• [Requirement]
Scan the records for the string "Example", then copy each line that has it.

----------

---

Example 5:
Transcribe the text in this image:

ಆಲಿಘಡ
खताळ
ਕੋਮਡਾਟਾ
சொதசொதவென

----------

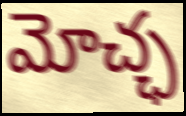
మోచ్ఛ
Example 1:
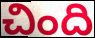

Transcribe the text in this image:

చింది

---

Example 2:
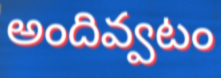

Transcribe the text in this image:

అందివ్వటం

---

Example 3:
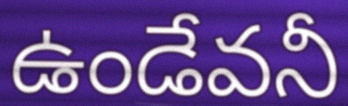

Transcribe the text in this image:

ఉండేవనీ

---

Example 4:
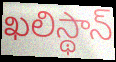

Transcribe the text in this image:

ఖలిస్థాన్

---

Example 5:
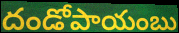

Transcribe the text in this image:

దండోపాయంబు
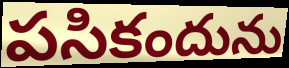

----------

• [Written answer]
Example 5:
Example 1:
Example 2:
Example 3:
Example 4:
Example 5:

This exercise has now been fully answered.